Shard Count and Index Splitting Strategies about PB-Level Storage in Elasticsearch

Quick description: I'm dealing with a scenario where we have over 10 billion records, requiring storage at the petabyte level. Following the Elasticsearch official best practices, which recommend keeping each shard between 20-50GB (let's assume 40GB for calculation), we might end up needing around 10,000 shards. I'm concerned that having so many shards could lead to issues.

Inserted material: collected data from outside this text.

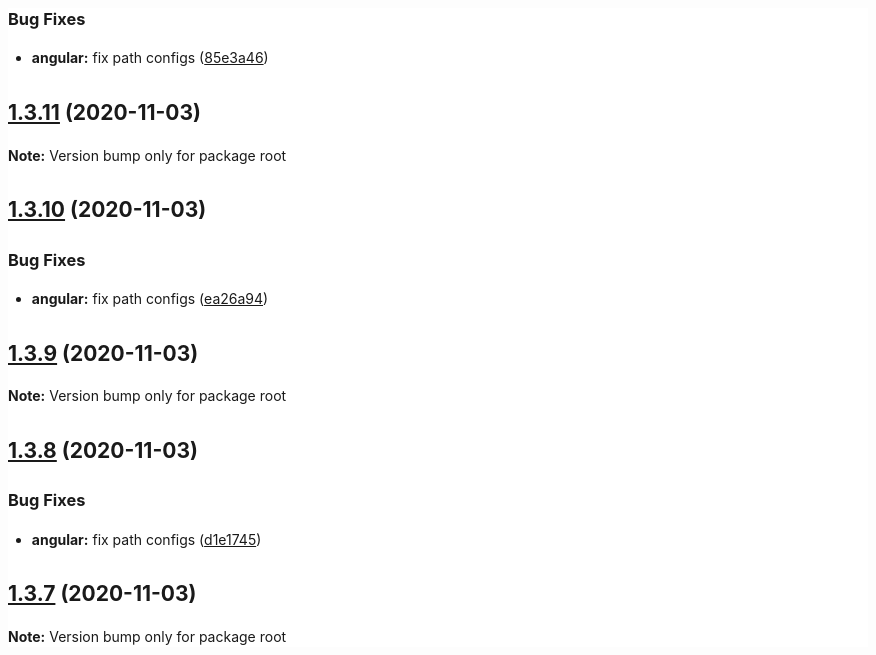 
### Bug Fixes

* **angular:** fix path configs ([85e3a46](https://github.com/baloise/ui-library-next/commit/85e3a46f7850e58c2733ded9685bb27de60baf04))





## [1.3.11](https://github.com/baloise/ui-library-next/compare/v1.3.10...v1.3.11) (2020-11-03)

**Note:** Version bump only for package root





## [1.3.10](https://github.com/baloise/ui-library-next/compare/v1.3.9...v1.3.10) (2020-11-03)


### Bug Fixes

* **angular:** fix path configs ([ea26a94](https://github.com/baloise/ui-library-next/commit/ea26a942185c270f6ebfdd089039e2d4f193f487))





## [1.3.9](https://github.com/baloise/ui-library-next/compare/v1.3.8...v1.3.9) (2020-11-03)

**Note:** Version bump only for package root





## [1.3.8](https://github.com/baloise/ui-library-next/compare/v1.3.7...v1.3.8) (2020-11-03)


### Bug Fixes

* **angular:** fix path configs ([d1e1745](https://github.com/baloise/ui-library-next/commit/d1e174549e35555bab2772af9b76ca6a5ae0ecf5))





## [1.3.7](https://github.com/baloise/ui-library-next/compare/v1.3.6...v1.3.7) (2020-11-03)

**Note:** Version bump only for package root


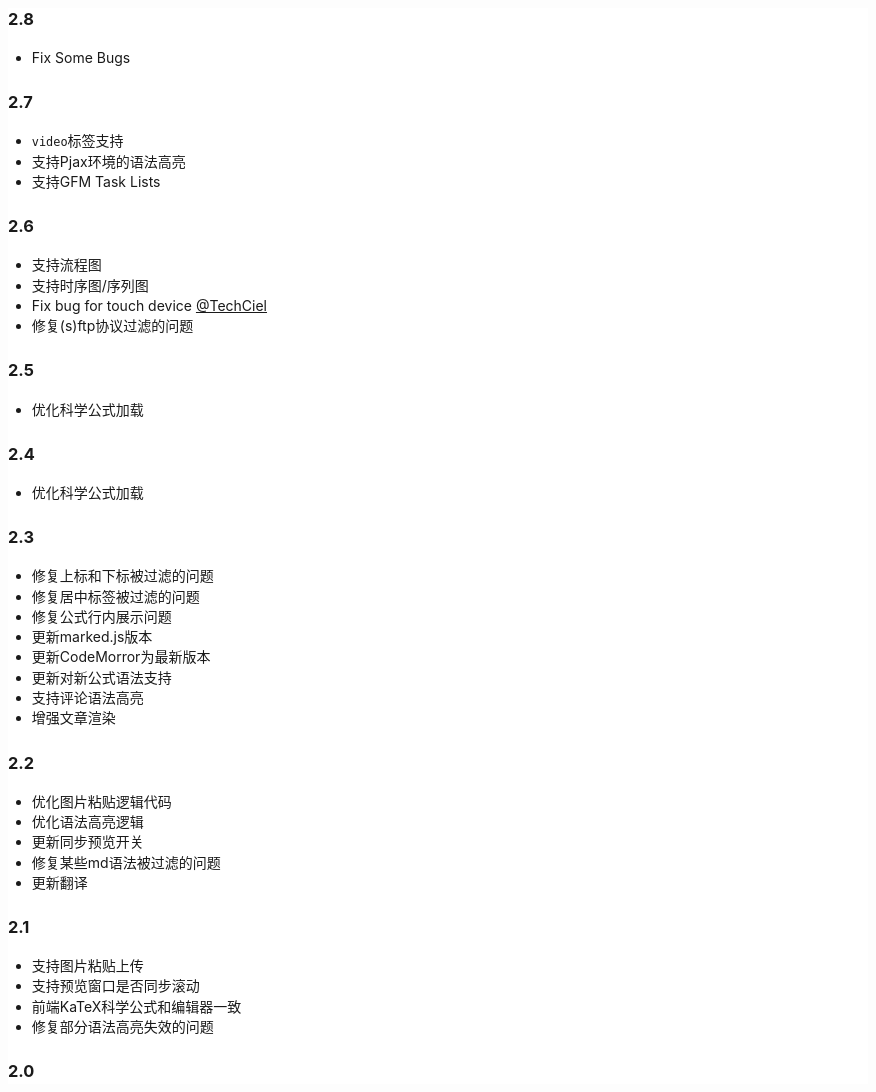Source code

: ### 2.8
 
* Fix Some Bugs
 
### 2.7
 
* `video`标签支持
* 支持Pjax环境的语法高亮
* 支持GFM Task Lists
 
### 2.6
 
* 支持流程图
* 支持时序图/序列图
* Fix bug for touch device [@TechCiel](https://github.com/TechCiel)
* 修复(s)ftp协议过滤的问题
 
### 2.5
 
* 优化科学公式加载
 
### 2.4
 
* 优化科学公式加载
 
### 2.3
 
* 修复上标和下标被过滤的问题
* 修复居中标签被过滤的问题
* 修复公式行内展示问题
* 更新marked.js版本
* 更新CodeMorror为最新版本
* 更新对新公式语法支持
* 支持评论语法高亮
* 增强文章渲染
 
### 2.2
 
* 优化图片粘贴逻辑代码
* 优化语法高亮逻辑
* 更新同步预览开关
* 修复某些md语法被过滤的问题
* 更新翻译
 
### 2.1
 
* 支持图片粘贴上传
* 支持预览窗口是否同步滚动
* 前端KaTeX科学公式和编辑器一致
* 修复部分语法高亮失效的问题
 
### 2.0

We are using the routing parameter, meaning each request is directed to a specific shard for querying, which in theory should not be affected by the number of shards. Thus, I'm considering two approaches:

  1. Splitting the index into multiple ones, for example, creating 100 indexes with 100 shards each. This approach might increase implementation and maintenance costs due to the high number of indexes.
  2. Keeping a single index with 10,000 shards, which seems simpler to implement. However, I'm unsure about the potential impacts of having such a high number of shards.

Which strategy do you think is more reasonable? I would appreciate any advice or suggestions. Thank you.

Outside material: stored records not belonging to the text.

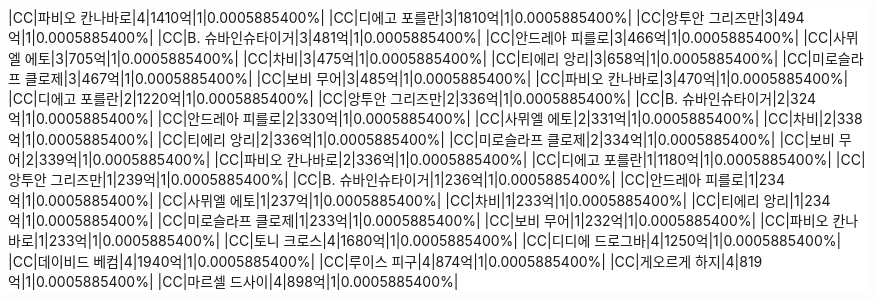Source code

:|CC|파비오 칸나바로|4|1410억|1|0.0005885400%|
|CC|디에고 포를란|3|1810억|1|0.0005885400%|
|CC|앙투안 그리즈만|3|494억|1|0.0005885400%|
|CC|B. 슈바인슈타이거|3|481억|1|0.0005885400%|
|CC|안드레아 피를로|3|466억|1|0.0005885400%|
|CC|사뮈엘 에토|3|705억|1|0.0005885400%|
|CC|차비|3|475억|1|0.0005885400%|
|CC|티에리 앙리|3|658억|1|0.0005885400%|
|CC|미로슬라프 클로제|3|467억|1|0.0005885400%|
|CC|보비 무어|3|485억|1|0.0005885400%|
|CC|파비오 칸나바로|3|470억|1|0.0005885400%|
|CC|디에고 포를란|2|1220억|1|0.0005885400%|
|CC|앙투안 그리즈만|2|336억|1|0.0005885400%|
|CC|B. 슈바인슈타이거|2|324억|1|0.0005885400%|
|CC|안드레아 피를로|2|330억|1|0.0005885400%|
|CC|사뮈엘 에토|2|331억|1|0.0005885400%|
|CC|차비|2|338억|1|0.0005885400%|
|CC|티에리 앙리|2|336억|1|0.0005885400%|
|CC|미로슬라프 클로제|2|334억|1|0.0005885400%|
|CC|보비 무어|2|339억|1|0.0005885400%|
|CC|파비오 칸나바로|2|336억|1|0.0005885400%|
|CC|디에고 포를란|1|1180억|1|0.0005885400%|
|CC|앙투안 그리즈만|1|239억|1|0.0005885400%|
|CC|B. 슈바인슈타이거|1|236억|1|0.0005885400%|
|CC|안드레아 피를로|1|234억|1|0.0005885400%|
|CC|사뮈엘 에토|1|237억|1|0.0005885400%|
|CC|차비|1|233억|1|0.0005885400%|
|CC|티에리 앙리|1|234억|1|0.0005885400%|
|CC|미로슬라프 클로제|1|233억|1|0.0005885400%|
|CC|보비 무어|1|232억|1|0.0005885400%|
|CC|파비오 칸나바로|1|233억|1|0.0005885400%|
|CC|토니 크로스|4|1680억|1|0.0005885400%|
|CC|디디에 드로그바|4|1250억|1|0.0005885400%|
|CC|데이비드 베컴|4|1940억|1|0.0005885400%|
|CC|루이스 피구|4|874억|1|0.0005885400%|
|CC|게오르게 하지|4|819억|1|0.0005885400%|
|CC|마르셀 드사이|4|898억|1|0.0005885400%|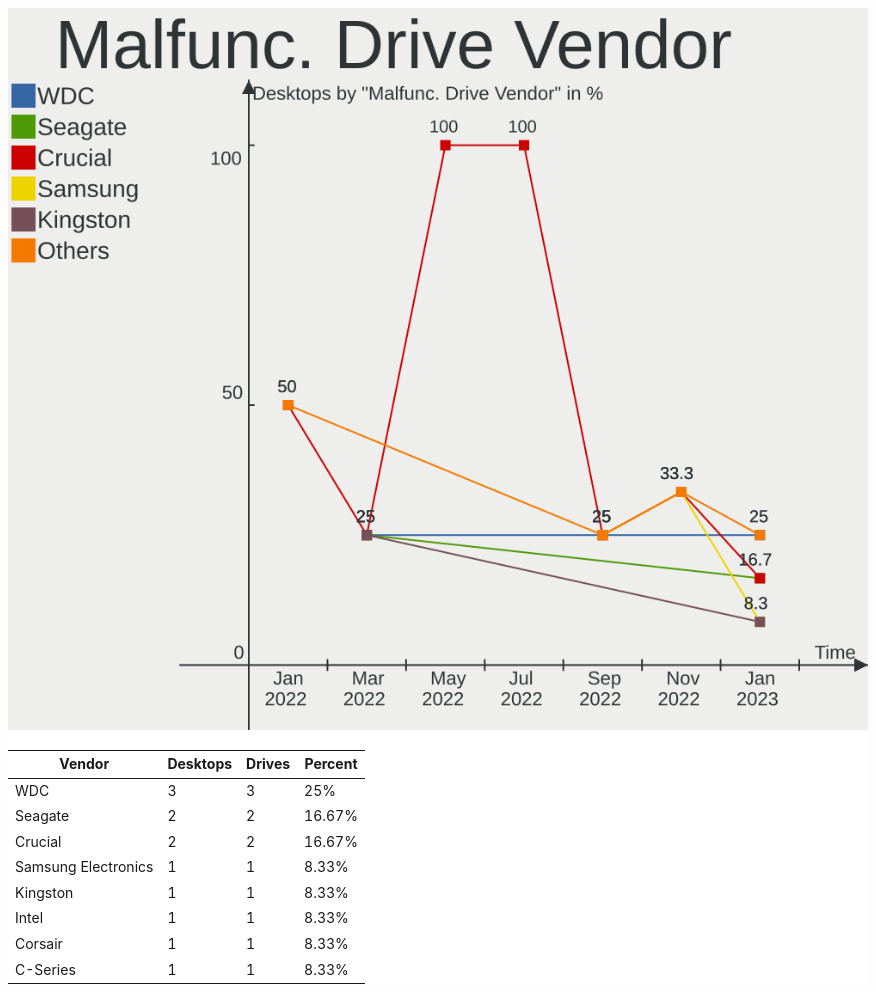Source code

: ![Malfunc. Drive Vendor](./images/line_chart/drive_malfunc_vendor.svg)

| Vendor              | Desktops | Drives | Percent |
|---------------------|----------|--------|---------|
| WDC                 | 3        | 3      | 25%     |
| Seagate             | 2        | 2      | 16.67%  |
| Crucial             | 2        | 2      | 16.67%  |
| Samsung Electronics | 1        | 1      | 8.33%   |
| Kingston            | 1        | 1      | 8.33%   |
| Intel               | 1        | 1      | 8.33%   |
| Corsair             | 1        | 1      | 8.33%   |
| C-Series            | 1        | 1      | 8.33%   |
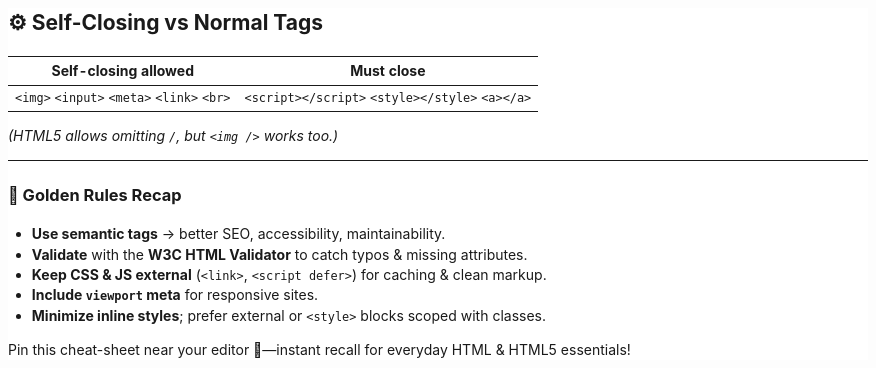 
## ⚙️ Self-Closing vs Normal Tags

| Self-closing allowed                       | Must close                                      |
| ------------------------------------------ | ----------------------------------------------- |
| `<img>` `<input>` `<meta>` `<link>` `<br>` | `<script></script>` `<style></style>` `<a></a>` |

*(HTML5 allows omitting `/`, but `<img />` works too.)*

---

### 🔑 Golden Rules Recap

* **Use semantic tags** → better SEO, accessibility, maintainability.
* **Validate** with the **W3C HTML Validator** to catch typos & missing attributes.
* **Keep CSS & JS external** (`<link>`, `<script defer>`) for caching & clean markup.
* **Include `viewport` meta** for responsive sites.
* **Minimize inline styles**; prefer external or `<style>` blocks scoped with classes.

Pin this cheat-sheet near your editor 🔖—instant recall for everyday HTML & HTML5 essentials!
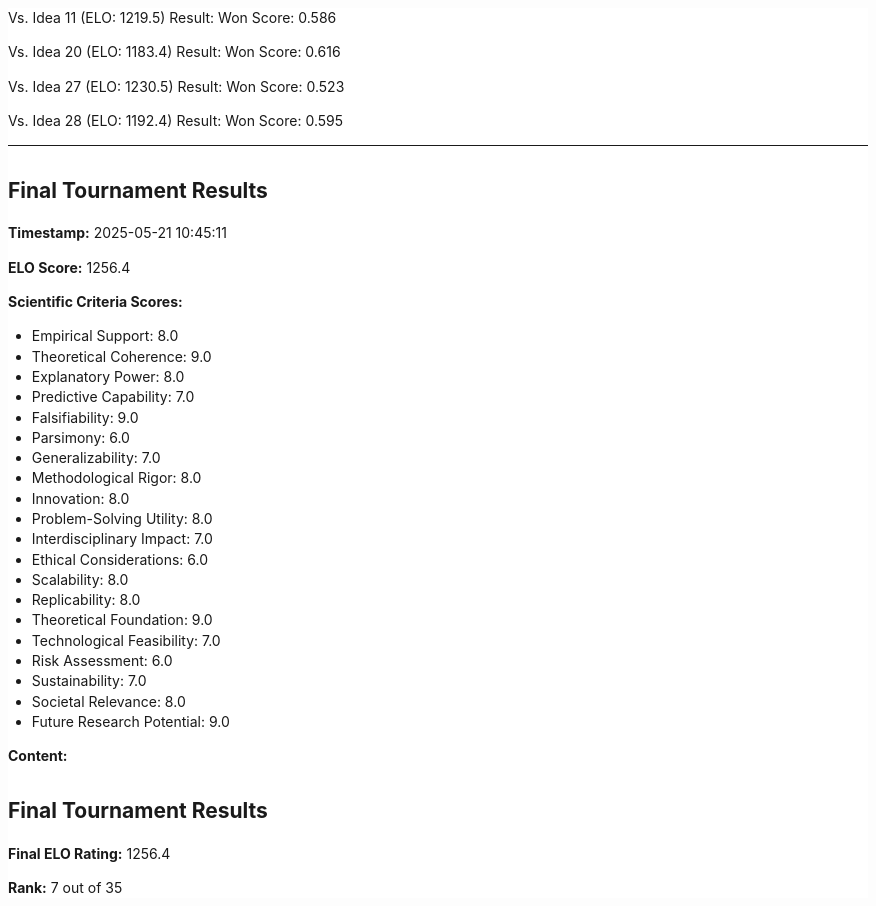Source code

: Vs. Idea 11 (ELO: 1219.5)
Result: Won
Score: 0.586

Vs. Idea 20 (ELO: 1183.4)
Result: Won
Score: 0.616

Vs. Idea 27 (ELO: 1230.5)
Result: Won
Score: 0.523

Vs. Idea 28 (ELO: 1192.4)
Result: Won
Score: 0.595


---

## Final Tournament Results

**Timestamp:** 2025-05-21 10:45:11

**ELO Score:** 1256.4

**Scientific Criteria Scores:**

- Empirical Support: 8.0
- Theoretical Coherence: 9.0
- Explanatory Power: 8.0
- Predictive Capability: 7.0
- Falsifiability: 9.0
- Parsimony: 6.0
- Generalizability: 7.0
- Methodological Rigor: 8.0
- Innovation: 8.0
- Problem-Solving Utility: 8.0
- Interdisciplinary Impact: 7.0
- Ethical Considerations: 6.0
- Scalability: 8.0
- Replicability: 8.0
- Theoretical Foundation: 9.0
- Technological Feasibility: 7.0
- Risk Assessment: 6.0
- Sustainability: 7.0
- Societal Relevance: 8.0
- Future Research Potential: 9.0

**Content:**

## Final Tournament Results

**Final ELO Rating:** 1256.4

**Rank:** 7 out of 35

note: elasticsearch version 8.2.3

Reference: Size your shards

If you are looking at petabyte scale data it may make sense to split it into a number of large clusters instead of a single very large cluster. There is no defined max cluster size as far as I know, but you are likely to at some point start hitting scalability issues if you intend to scale out a single cluster infinitely. I do not know at what point this will occur as it depends on the version of Elasticsearch you are using as well as the specifics of the use case. As you are indexing, updating and querying by routing you should be able to rout to specific clusters as well in your application logic. I would therefore recommend splitting the data into multiple indices to support this. If you want to query all data you can still do so if you set up cross cluster search.

Even if you do not want to go down the path of multiple clusters as this point I would recommend having multiple indices so you do not need complex reindexing if you in the future need to split into multiple clusters.

1 Like

Not to totally contradict what Christian says, (there certainly are limits to how large a single cluster can be) but 10k shards is not a particularly worrying number in modern Elasticsearch.

IIRC there's a limit of something like 1000 or 1024 shards per index. Tho I'm not aware of anything bad that happens at that level, but it might give you more flexibility to have more indices, e.g. so you can add replicas to some hot subset of your data.